QSr.ace-1A on chromosome 1AL was associated with resistance to Pgt-race TPMKC at the seedling stage. A cataloged Sr gene mapped to chromosome 1AL was not previously detected; however, QSr.ipk-1 conferring stem rust resistance at the adult plant stage in the durum cultivar Sebatel was located on 1AL (Haile ). The SSR markers Xbarc148 and Xbarc119 flanking QSr.ipk-1 are distant from the position of QSr.ace-1A based on marker locations in the tetraploid consensus map and the marker physical positions on the Chinese Spring genome sequence. Rouse mapped QSr.cdl-1AL, an adult plant resistance QTL, at the distal end of chromosome1AL in Thatcher, a derivative of Iumillo durum. QSr.cdl-1AL was tightly linked to the DArt marker XwPt6869 which was associated with epistatic interactions for leaf rust resistance in durum wheat (Singh ).

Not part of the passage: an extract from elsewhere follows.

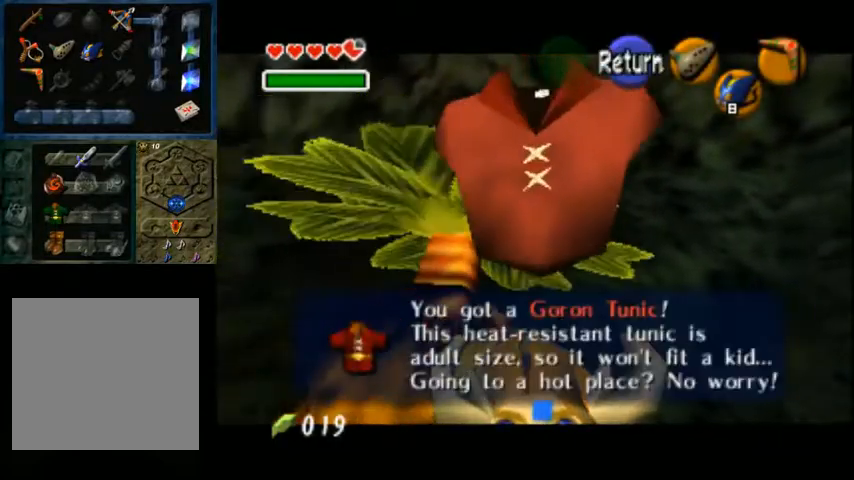
{"buttons": [], "left_stick": "center", "right_stick": "center", "events": []}
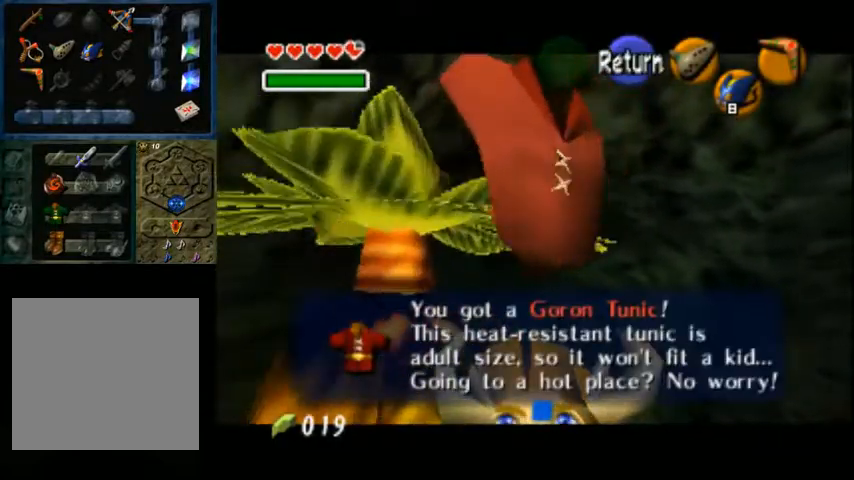
{"buttons": [], "left_stick": "center", "right_stick": "center", "events": []}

In this study, we identified significant positive (enhanced resistance) QTL interactions. The two minor effect QTL, QSr.ace-4A and QSr.ace-1A, enhanced significantly the seedling resistance of QSr.ace-7A to Pgt races TKTTF and TPMKC, respectively. However, these QTL does not provide resistance in the absence of QSr.ace-7A. This implies that breeders will not grain much by introgressing only the minor QTL, thus QSr.ace-4A and QSr.ace-1A will be useful only if accompanied by QSr.ace-7A.

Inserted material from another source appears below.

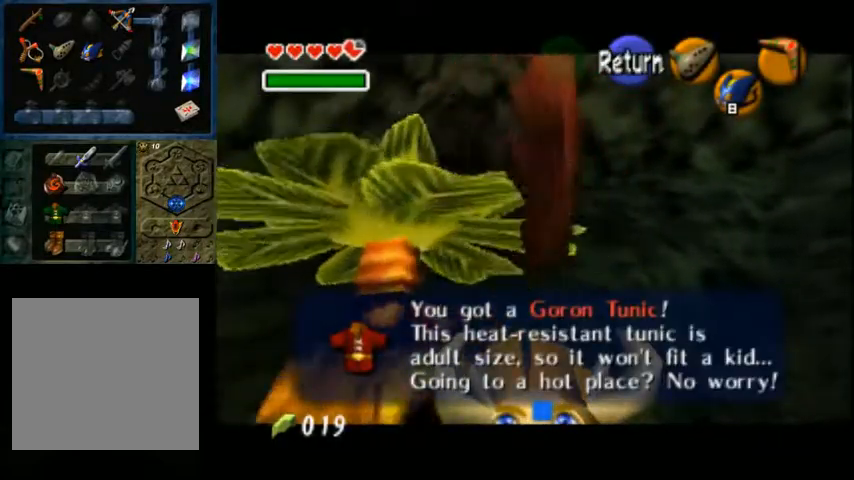
{"buttons": [], "left_stick": "center", "right_stick": "center", "events": []}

This study revealed a number of stem rust and leaf rust resistance genes/QTL with major (Lr.ace-4A and QSr.ace-7A) and minor effects (QSr.ace-1A, QSr.ace-2B, and QSr.ace-4A) in durum landrace PI 192051-1. This is the first study to identify a Lr gene on chromosome 4A (Lr.ace-4A) of durum wheat. Stem rust resistance QTL QSr.ace-2B on chromosome 2BS is possibly Sr9h, and the remainder QTL (QSr.ace-1A, QSr.ace-4A, and QSr.ace-7A) appear to be uncharacterized. QSr.ace-7A was mapped on chromosome arm 7AS where no previously cataloged Sr gene has been identified in either durum or common wheat. Lr.ace4A could be the same or closely linked to a minor QTL for stem rust resistance named QSr.ace-4A. Genes/QTL that confer resistance to multiple diseases are suggestive of new molecular structures, as well as allowing simultaneous breeding. Three of the resistance genes/QTL in PI 192051-1 (Lr.ace-4A, QSr.ace-4A, and QSr.ace-7A) were effective against diverse Pt or Pgt races from different countries. Markers closely linked to these QTL will facilitate their introgression into adapted durum wheat cultivars.